(Exercise data Opens)

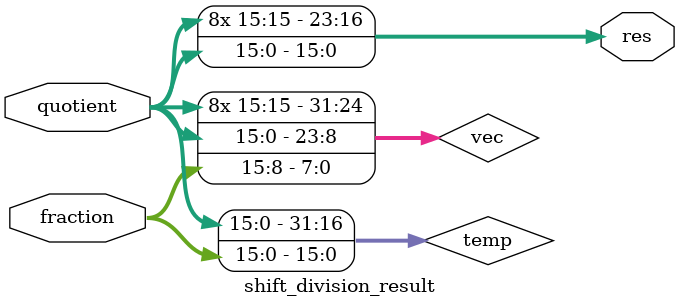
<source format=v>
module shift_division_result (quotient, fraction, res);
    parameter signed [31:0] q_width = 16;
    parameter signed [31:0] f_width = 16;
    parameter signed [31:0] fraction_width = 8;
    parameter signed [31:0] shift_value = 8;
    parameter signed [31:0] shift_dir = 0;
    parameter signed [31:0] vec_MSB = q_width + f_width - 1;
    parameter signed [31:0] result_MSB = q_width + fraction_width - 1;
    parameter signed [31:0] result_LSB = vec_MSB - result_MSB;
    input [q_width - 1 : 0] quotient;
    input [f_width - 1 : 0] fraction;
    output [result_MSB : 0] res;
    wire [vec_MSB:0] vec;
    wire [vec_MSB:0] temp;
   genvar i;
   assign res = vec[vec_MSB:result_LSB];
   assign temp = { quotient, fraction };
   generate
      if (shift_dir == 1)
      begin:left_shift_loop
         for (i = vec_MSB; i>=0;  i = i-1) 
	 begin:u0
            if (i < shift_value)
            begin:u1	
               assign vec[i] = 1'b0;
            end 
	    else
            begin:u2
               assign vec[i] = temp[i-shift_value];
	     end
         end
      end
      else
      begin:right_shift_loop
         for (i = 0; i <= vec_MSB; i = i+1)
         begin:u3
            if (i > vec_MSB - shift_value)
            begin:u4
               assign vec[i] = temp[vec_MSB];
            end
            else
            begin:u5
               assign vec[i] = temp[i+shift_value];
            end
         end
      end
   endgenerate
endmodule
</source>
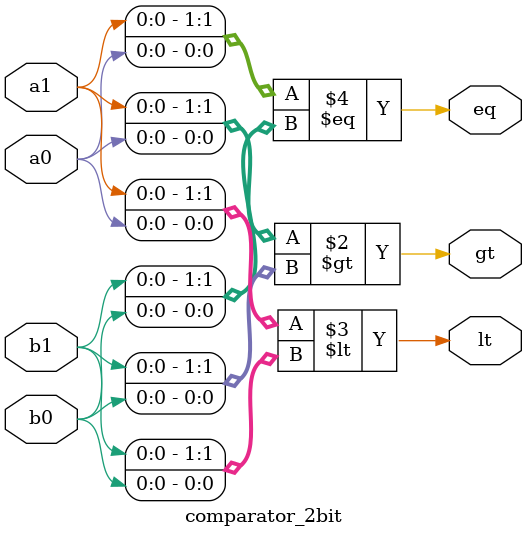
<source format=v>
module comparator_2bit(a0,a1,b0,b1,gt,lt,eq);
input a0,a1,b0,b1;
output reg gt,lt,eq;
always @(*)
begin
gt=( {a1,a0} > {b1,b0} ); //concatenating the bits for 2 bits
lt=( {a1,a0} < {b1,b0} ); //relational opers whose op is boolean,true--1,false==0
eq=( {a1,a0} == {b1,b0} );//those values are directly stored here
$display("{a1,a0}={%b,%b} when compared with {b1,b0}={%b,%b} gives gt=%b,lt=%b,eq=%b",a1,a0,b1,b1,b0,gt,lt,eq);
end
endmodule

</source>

(Exercise data Closes)

Please write out all the entries above again exactly as they appear, skipping any images.

<source format=v>
module shift_division_result (quotient, fraction, res);
    parameter signed [31:0] q_width = 16;
    parameter signed [31:0] f_width = 16;
    parameter signed [31:0] fraction_width = 8;
    parameter signed [31:0] shift_value = 8;
    parameter signed [31:0] shift_dir = 0;
    parameter signed [31:0] vec_MSB = q_width + f_width - 1;
    parameter signed [31:0] result_MSB = q_width + fraction_width - 1;
    parameter signed [31:0] result_LSB = vec_MSB - result_MSB;
    input [q_width - 1 : 0] quotient;
    input [f_width - 1 : 0] fraction;
    output [result_MSB : 0] res;
    wire [vec_MSB:0] vec;
    wire [vec_MSB:0] temp;
   genvar i;
   assign res = vec[vec_MSB:result_LSB];
   assign temp = { quotient, fraction };
   generate
      if (shift_dir == 1)
      begin:left_shift_loop
         for (i = vec_MSB; i>=0;  i = i-1) 
	 begin:u0
            if (i < shift_value)
            begin:u1	
               assign vec[i] = 1'b0;
            end 
	    else
            begin:u2
               assign vec[i] = temp[i-shift_value];
	     end
         end
      end
      else
      begin:right_shift_loop
         for (i = 0; i <= vec_MSB; i = i+1)
         begin:u3
            if (i > vec_MSB - shift_value)
            begin:u4
               assign vec[i] = temp[vec_MSB];
            end
            else
            begin:u5
               assign vec[i] = temp[i+shift_value];
            end
         end
      end
   endgenerate
endmodule
</source>
<source format=v>
module comparator_2bit(a0,a1,b0,b1,gt,lt,eq);
input a0,a1,b0,b1;
output reg gt,lt,eq;
always @(*)
begin
gt=( {a1,a0} > {b1,b0} ); //concatenating the bits for 2 bits
lt=( {a1,a0} < {b1,b0} ); //relational opers whose op is boolean,true--1,false==0
eq=( {a1,a0} == {b1,b0} );//those values are directly stored here
$display("{a1,a0}={%b,%b} when compared with {b1,b0}={%b,%b} gives gt=%b,lt=%b,eq=%b",a1,a0,b1,b1,b0,gt,lt,eq);
end
endmodule

</source>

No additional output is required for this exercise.